真田病院では、会議室でケーキなどがふるまわれていた。患者側からのサービスだ。
大学への要請援助にも応えることにもなり、立場的に悪い気もしなかった。
ユウは食べ終わり、外を見た。
「やっと、まともな救急が来るようになったな!」
「何かの前触れかも・・」トシ坊は淡々と喋る。
「いけね。もう帰らんと!」
「大学へはいつ?」ピートが聞く。
「そのうちだ。
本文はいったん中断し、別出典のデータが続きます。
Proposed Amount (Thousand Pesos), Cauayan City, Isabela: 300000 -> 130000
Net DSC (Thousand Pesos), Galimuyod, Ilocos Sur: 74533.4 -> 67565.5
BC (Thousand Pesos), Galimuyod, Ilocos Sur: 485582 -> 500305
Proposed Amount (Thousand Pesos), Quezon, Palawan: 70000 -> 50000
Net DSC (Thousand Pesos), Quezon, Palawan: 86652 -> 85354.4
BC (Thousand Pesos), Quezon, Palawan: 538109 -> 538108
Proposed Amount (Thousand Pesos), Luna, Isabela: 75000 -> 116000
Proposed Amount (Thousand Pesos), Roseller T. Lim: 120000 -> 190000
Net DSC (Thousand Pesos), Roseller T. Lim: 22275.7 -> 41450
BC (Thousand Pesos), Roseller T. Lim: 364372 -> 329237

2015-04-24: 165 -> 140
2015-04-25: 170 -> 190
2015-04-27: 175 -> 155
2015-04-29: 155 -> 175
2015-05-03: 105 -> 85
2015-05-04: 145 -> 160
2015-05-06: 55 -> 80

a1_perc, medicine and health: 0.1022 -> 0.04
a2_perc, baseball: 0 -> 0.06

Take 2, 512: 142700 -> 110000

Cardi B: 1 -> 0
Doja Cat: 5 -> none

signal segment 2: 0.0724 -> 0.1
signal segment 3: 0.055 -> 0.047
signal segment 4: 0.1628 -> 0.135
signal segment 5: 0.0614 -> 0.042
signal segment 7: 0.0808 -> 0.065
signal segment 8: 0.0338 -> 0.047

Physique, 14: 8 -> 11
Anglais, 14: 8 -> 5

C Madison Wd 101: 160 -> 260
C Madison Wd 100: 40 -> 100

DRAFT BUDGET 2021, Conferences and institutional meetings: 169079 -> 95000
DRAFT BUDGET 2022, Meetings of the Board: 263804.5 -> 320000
大学はシナジーが監視してくれてる。ノナキーの補佐役。やっぱりあいつは孔明だよ!」
すると、大平がゆっくり歩いてきた。
「・・・・・」
「大平。顔色悪いぞ。だから復帰はもっと様子・・」
「す。座らせてくれ」
ドカッと椅子に。
「・・・・・」大平は、ユウに耳打ち。
「なんだって?松田先生が・・・」
「ちょっと俺、寝てくる」
「そうか・・・」
不思議と、ショックはあまりなかった。自分はそんなものなのかと驚いた。
「(俺の中の、何かが麻痺してきている・・・!)」
ピートは大平の身体所見を取り出した。
「脈は速いが、ま、いけるだろ!」
「触るな。すぐに回復する」腰に抱えたジュースを飲む。
「また低血糖なんだろ。補給を忘れるなよ!・・って、余計なお世話か」
桜田女医が、うつむいて車椅子を押してきた。
「・・・・・」
大平は無言で乗る。
「・・・・・」
大平は取っ手の彼女の手のひらを握った。
「ここに来て。つらいことだらけだな」
「うん・・・」
キュルキュル、ときしみながら車いすが遠ざかる。
そこへ田中事務員が飛び込んできた。
「松田クリニックが、とうとう閉院したぞー!」
「(一同)おおおおおおおっ!」
ユウは、まだ松田院長のことが実感できない。